__What to do__
Search the data below for the word "vous" and copy each line that holds it.

__Provided data__
────────────────────
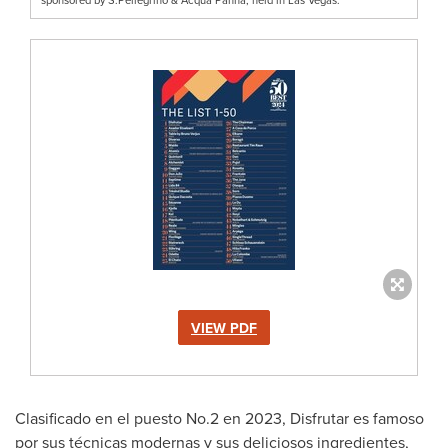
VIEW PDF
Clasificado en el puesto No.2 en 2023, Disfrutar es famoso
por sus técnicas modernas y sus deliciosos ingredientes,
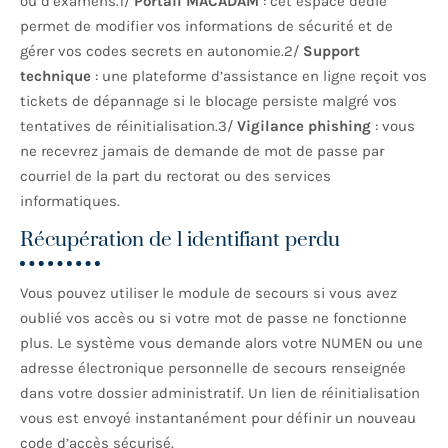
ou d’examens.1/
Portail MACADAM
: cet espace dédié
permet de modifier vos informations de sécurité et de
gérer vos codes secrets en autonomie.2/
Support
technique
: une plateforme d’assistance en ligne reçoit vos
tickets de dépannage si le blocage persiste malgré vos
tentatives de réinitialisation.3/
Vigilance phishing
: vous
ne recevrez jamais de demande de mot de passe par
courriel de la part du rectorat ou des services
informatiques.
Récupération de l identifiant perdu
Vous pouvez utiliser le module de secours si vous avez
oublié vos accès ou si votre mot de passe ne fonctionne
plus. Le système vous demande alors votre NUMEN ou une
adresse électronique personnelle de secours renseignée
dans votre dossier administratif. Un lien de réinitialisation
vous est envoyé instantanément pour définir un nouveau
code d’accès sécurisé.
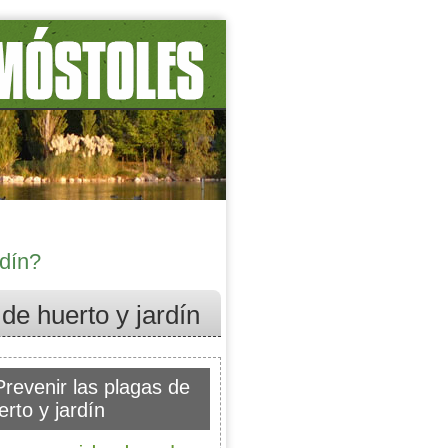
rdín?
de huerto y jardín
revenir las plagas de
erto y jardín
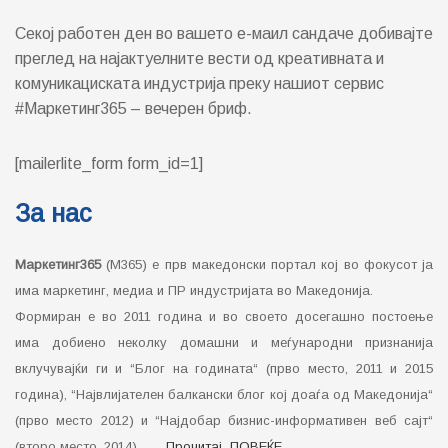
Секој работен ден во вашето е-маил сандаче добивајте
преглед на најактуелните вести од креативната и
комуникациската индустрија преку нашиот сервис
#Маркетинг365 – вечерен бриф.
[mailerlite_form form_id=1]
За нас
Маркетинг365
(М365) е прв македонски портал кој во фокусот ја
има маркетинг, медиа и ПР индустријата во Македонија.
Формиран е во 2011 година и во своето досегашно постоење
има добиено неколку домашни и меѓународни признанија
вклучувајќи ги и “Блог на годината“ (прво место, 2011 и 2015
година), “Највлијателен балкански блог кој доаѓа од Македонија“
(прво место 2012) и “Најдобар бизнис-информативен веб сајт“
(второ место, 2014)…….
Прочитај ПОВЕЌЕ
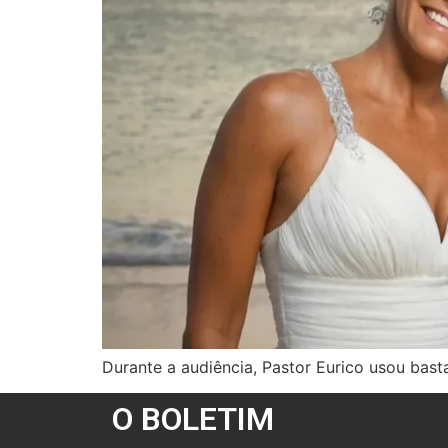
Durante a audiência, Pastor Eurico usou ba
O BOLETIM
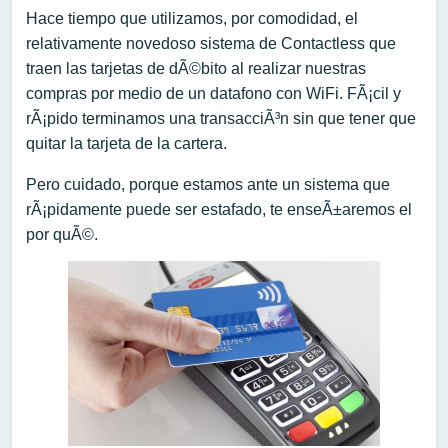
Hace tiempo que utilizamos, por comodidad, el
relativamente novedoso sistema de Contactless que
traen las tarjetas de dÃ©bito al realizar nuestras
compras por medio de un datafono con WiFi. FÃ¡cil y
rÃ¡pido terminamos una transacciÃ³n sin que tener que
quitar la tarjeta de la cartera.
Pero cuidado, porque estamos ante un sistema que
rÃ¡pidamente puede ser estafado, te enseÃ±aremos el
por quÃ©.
────────────────────
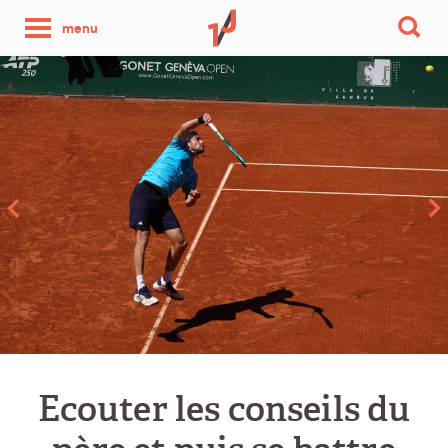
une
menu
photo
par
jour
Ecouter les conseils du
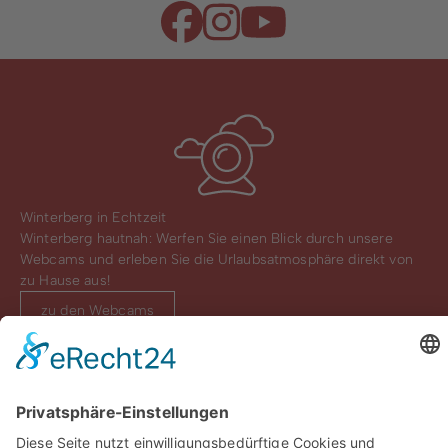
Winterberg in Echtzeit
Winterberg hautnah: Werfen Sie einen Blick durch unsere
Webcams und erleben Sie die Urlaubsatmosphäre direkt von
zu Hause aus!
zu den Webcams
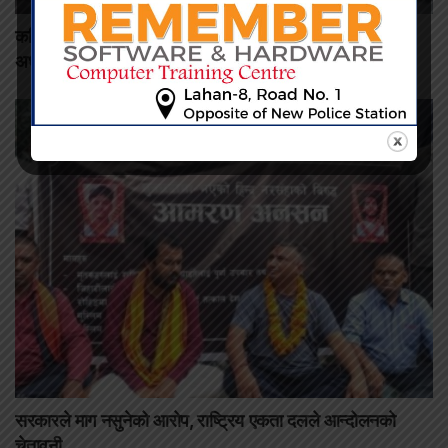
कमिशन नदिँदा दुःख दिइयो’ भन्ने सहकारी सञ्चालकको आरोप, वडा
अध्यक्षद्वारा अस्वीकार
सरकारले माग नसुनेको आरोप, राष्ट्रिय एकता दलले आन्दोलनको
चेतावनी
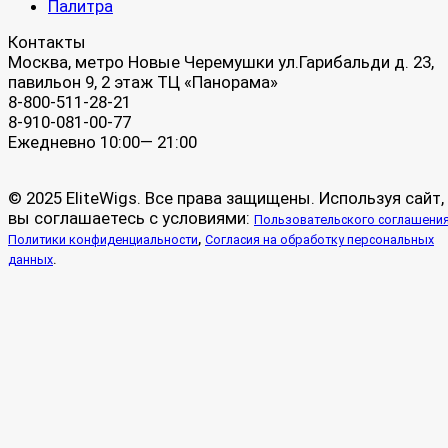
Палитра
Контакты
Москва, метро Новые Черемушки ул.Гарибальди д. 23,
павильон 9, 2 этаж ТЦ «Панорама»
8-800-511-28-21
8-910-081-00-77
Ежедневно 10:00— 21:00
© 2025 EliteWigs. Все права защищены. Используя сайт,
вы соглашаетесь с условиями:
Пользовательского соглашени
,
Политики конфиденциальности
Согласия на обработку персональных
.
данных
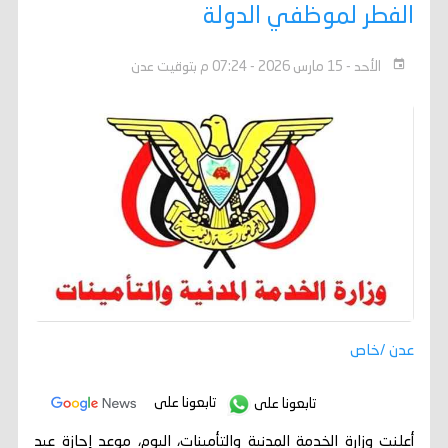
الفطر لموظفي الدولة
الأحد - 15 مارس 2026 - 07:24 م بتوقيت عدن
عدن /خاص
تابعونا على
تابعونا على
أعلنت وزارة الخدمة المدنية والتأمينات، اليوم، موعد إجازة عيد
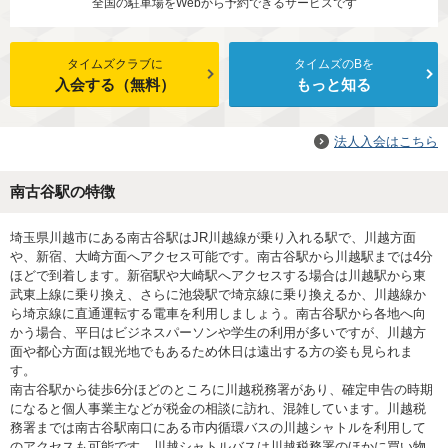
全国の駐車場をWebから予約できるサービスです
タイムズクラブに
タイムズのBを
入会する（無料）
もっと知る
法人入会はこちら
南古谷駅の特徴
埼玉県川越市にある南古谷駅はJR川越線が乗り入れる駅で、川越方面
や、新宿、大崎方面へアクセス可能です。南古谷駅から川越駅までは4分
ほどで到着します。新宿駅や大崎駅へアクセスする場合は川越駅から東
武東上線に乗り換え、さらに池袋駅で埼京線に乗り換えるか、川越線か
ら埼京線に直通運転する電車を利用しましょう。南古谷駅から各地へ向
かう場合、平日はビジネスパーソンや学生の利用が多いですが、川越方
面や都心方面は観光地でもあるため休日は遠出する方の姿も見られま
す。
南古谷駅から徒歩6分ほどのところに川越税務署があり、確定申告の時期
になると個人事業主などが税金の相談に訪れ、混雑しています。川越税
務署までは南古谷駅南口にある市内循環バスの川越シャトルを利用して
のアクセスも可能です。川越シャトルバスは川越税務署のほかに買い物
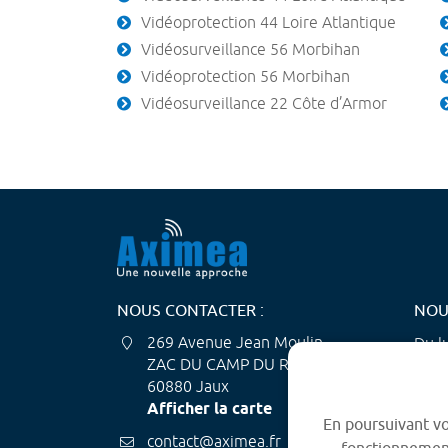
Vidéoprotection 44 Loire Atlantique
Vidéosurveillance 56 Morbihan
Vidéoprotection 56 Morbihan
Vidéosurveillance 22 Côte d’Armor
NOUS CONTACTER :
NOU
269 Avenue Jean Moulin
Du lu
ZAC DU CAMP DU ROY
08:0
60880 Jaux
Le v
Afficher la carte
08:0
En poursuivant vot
────────────────────
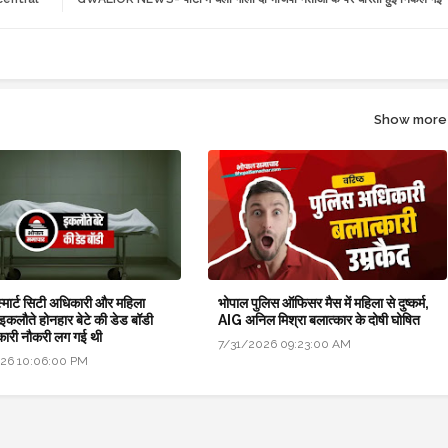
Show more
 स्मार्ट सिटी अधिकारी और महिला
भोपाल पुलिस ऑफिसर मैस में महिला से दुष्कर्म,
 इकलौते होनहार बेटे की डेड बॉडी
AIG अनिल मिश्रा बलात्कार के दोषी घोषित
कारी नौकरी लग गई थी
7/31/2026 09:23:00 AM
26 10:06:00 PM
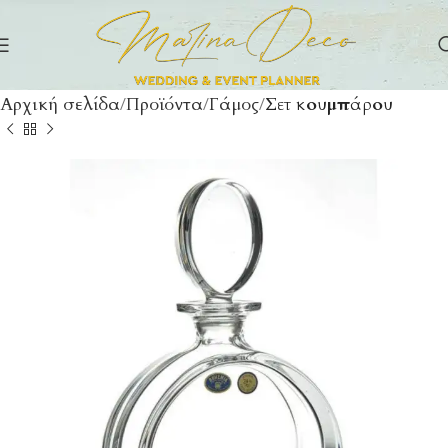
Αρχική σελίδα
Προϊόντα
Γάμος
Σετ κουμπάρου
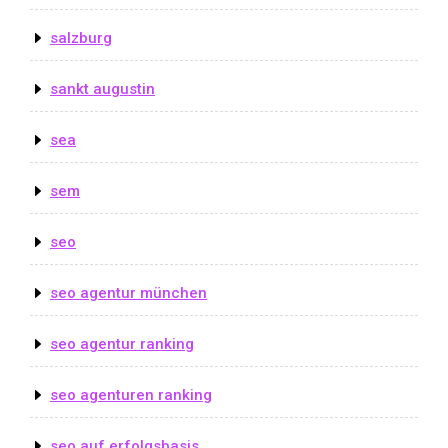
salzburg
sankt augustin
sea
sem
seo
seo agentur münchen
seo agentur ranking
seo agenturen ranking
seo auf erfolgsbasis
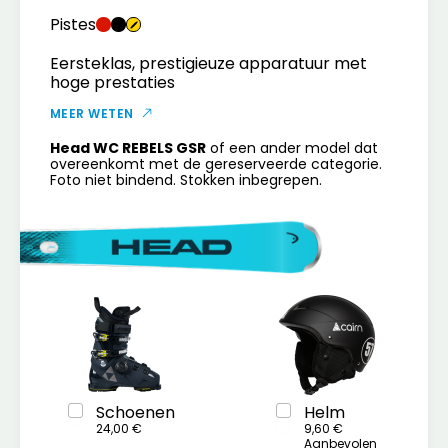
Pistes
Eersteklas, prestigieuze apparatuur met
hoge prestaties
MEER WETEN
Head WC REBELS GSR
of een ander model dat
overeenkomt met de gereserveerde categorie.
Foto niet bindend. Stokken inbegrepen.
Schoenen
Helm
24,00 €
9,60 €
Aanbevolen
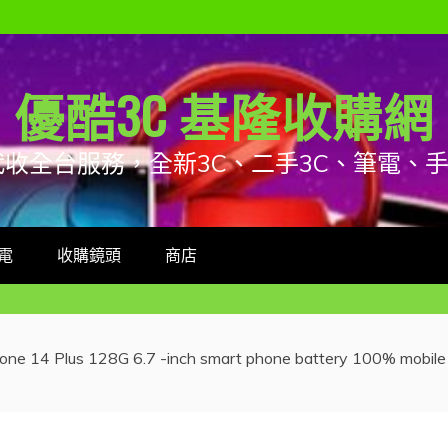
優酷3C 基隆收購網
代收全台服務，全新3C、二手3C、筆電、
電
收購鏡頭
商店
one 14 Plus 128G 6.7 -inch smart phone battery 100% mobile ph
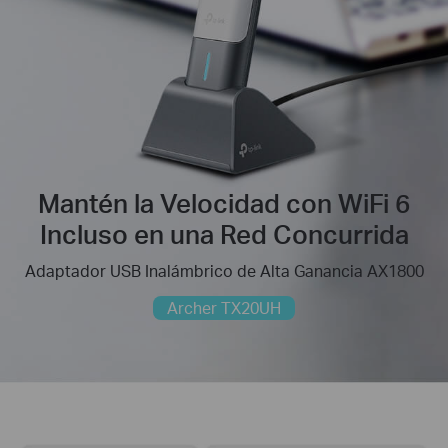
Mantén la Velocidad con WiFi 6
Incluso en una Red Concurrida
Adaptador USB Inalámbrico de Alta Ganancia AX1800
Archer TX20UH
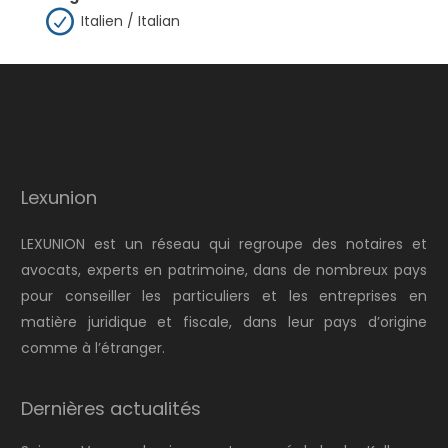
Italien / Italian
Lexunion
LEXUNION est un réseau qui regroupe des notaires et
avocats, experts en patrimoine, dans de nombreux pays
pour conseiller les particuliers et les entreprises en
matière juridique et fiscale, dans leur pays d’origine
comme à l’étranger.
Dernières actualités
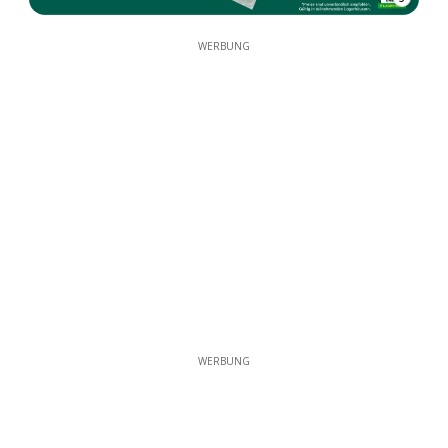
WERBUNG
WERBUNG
────────────────────
__Answer area__
: vous
Vous pouvez utiliser le module de secours si vous avez
plus. Le système vous demande alors votre NUMEN ou une
vous est envoyé instantanément pour définir un nouveau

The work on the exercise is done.